Texto proporcionado
Una poesía entre dos mundos


                                               Como ya se ha dicho, la poesía de Miguel Arteche suele ser catalogada como “trascendental, metafísica, religiosa o existencial”. No se trata de descartar estas afirmaciones, pues, desde luego, ningún lector cuidadoso puede desechar estas “calas de lectura”.
                                   Lo interesante es la existencia de un segundo mundo en la obra de Arteche que lo vincula con todo lo anterior (Dios, el tiempo, la historia) y que puede pasar desapercibido ante los ojos de quien sólo busca semejantes tópicos. Me refiero esencialmente, a un mundo donde el autor se vincula con la cotidianidad, lo mínimo, los objetos  y personajes huérfanos o abandonados; con aquellos detalles, espacios, personas y cosas que suelen ser secundarios o no relevantes. Una bicicleta bajo la lluvia, una pelota de golf, una taza de café, un niño idiota o una pieza de ajedrez pueden ser la clave para ingresar en ese deslumbrante espacio que el hablante nos propone: contemplar al mundo desde la aparente futilidad de estos objetos y observar en ellos al mundo reflejado y desde ellos al mundo al que pertenecen. Ver como el hombre ha realizado esos objetos (poema “Golf”) para “materializarse” y alejarse de lo trascendente y/o divino; evidenciar la ternura, la historia, la anécdota de otro objeto (poema “La bicicleta”) que puede contar una historia y que trae al tiempo atrapado; o desesperar ante la imposibilidad de explicar la injusticia, el dolor, el aislamiento de una persona que no puede entender su propia condición de marginalidad (poema “El niño idiota”).
                                                        La magia de la poesía de Arteche está en conciliar los grandes temas de la poesía, la tradición endecasílaba, la forma acabada y perfecta del oficio, con una mirada desolada, a veces dulce, a veces amarga, sobre todo aquello que podría pensarse como innecesario. El poeta logra transmutar, elevar y hasta desdoblar estos objetos, personajes o situaciones para hallar su belleza intrínseca o para alzar la voz ante la injusticia de un mundo que desprecia todo aquello que no posee el brillante reflejo del protagonismo.

Tarea escrita A
Reproduzca fielmente el fragmento del texto que empieza con "La magia de" y continúa hasta "reflejo del protagonismo.".
Tarea escrita B
Según el texto, ¿cómo suele catalogarse la poesía de Miguel Arteche?
Para responder, apóyese únicamente en el texto.

Datos de origen
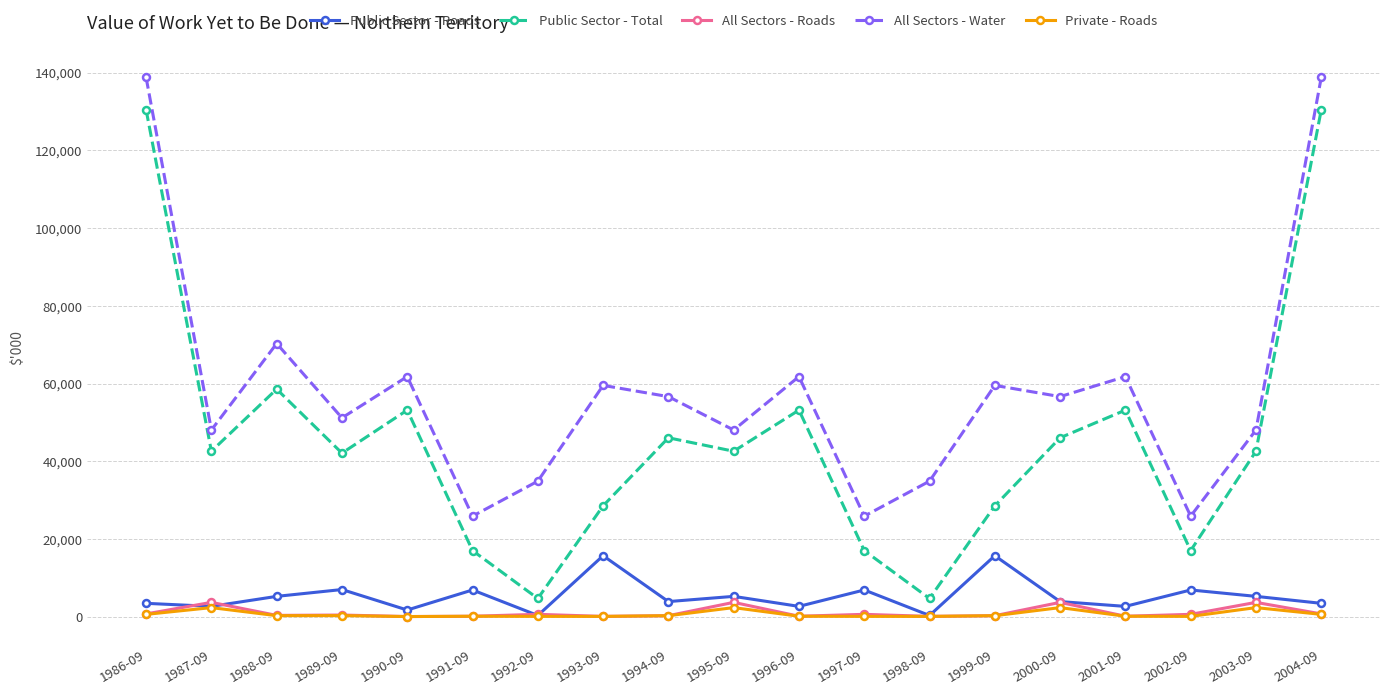

What is the highest value of the All Sectors - Water series?

138786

Respuesta del ejercicio A
La magia de la poesía de Arteche está en conciliar los grandes temas de la poesía, la tradición endecasílaba, la forma acabada y perfecta del oficio, con una mirada desolada, a veces dulce, a veces amarga, sobre todo aquello que podría pensarse como innecesario. El poeta logra transmutar, elevar y hasta desdoblar estos objetos, personajes o situaciones para hallar su belleza intrínseca o para alzar la voz ante la injusticia de un mundo que desprecia todo aquello que no posee el brillante reflejo del protagonismo.

Respuesta del ejercicio B
Como "trascendental, metafísica, religiosa o existencial".